Herts Highways came under fire at a joint highways member panel meeting in St Albans in which both plans and performance were criticised.

The committee also took the unusual step of supporting a Lib-Dem motion expressing grave concern at the proposed highway repair programme for the next five years.

It has effectively set St Albans councillors on a collision course with Herts Highways over the future of the local works programme.

Members of the committee particularly criticised the "asset management" system - the means by which Herts Highways works out which repairs to carry out first - which appeared to show that there were a third more road repair scheme in South West Harpenden than in central St Albans and four times as many in the Sandridge division.
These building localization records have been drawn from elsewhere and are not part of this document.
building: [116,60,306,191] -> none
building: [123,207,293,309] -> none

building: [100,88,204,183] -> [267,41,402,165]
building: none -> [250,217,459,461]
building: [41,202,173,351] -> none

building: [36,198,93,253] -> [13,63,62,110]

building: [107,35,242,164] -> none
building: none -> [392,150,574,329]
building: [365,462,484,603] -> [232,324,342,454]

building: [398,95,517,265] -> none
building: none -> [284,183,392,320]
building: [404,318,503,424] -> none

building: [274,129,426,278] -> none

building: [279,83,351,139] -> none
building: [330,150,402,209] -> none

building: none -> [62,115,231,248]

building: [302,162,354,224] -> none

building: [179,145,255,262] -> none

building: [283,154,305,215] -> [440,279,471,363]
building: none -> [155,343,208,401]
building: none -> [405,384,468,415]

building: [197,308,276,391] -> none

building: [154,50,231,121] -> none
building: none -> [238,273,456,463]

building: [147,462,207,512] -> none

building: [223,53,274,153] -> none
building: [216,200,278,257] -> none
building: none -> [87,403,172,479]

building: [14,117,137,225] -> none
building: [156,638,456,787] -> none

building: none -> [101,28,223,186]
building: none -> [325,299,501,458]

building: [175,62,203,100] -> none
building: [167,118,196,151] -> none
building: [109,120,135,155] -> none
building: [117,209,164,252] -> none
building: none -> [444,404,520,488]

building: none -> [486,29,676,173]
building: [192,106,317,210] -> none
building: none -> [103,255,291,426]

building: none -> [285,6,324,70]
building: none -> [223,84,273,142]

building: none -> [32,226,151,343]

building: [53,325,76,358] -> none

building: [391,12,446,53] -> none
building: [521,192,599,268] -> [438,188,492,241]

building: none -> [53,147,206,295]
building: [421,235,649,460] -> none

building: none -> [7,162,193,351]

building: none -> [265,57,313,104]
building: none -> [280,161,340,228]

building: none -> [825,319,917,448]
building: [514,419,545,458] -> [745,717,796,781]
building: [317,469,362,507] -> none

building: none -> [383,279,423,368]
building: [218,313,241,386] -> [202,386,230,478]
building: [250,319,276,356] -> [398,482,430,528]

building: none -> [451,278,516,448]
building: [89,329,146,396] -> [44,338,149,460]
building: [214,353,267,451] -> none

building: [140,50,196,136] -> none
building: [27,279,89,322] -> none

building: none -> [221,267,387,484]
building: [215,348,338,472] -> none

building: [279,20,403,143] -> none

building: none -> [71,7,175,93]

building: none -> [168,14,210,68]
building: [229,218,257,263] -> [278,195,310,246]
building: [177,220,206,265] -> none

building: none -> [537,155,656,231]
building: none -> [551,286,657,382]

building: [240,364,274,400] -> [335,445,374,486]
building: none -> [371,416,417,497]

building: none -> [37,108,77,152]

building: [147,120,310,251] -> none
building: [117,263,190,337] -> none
County and district Cllr Chris White said that in his St Albans division, roads already turning to gravel were scheduled for repairs in 2012 or even 2015. Some roads, clearly buckling or subsiding, were scheduled merely for "thin surface dressing" despite repeated representations made by local councillors.

St Albans Lib Dem prospective parliamentary candidate, Sandy Walkington, was at the meeting to present the results from his road and pavement dossier which emerged from the two and a half thousand responses to a survey he carried out earlier this year.

Nearly 86 per cent of those who responded had expressed dissatisfaction with the condition of roads and pavements with 55 per cent very dissatisfied.

He said that apart from the obvious implications to cyclists, mobility scooter users, people in wheelchairs and mothers with prams or buggies, elderly people in particular felt trapped in their homes for fear of falling and 29 per cent of respondents had fallen and suffered quite serious injuries.

A spokesperson for Herts Highways said that there were 10 highways joint member panels in the county, one for each district, and they were all consulted twice a year about the future works programme.

She went on: "While we endeavour to take the panels' views and aspirations into account, it is not always possible to include everything that the panel would like to see done within the programme because we have to keep within our budget."

She said that the concern raised by the panel about the proposed works in the five-year programme would be investigated.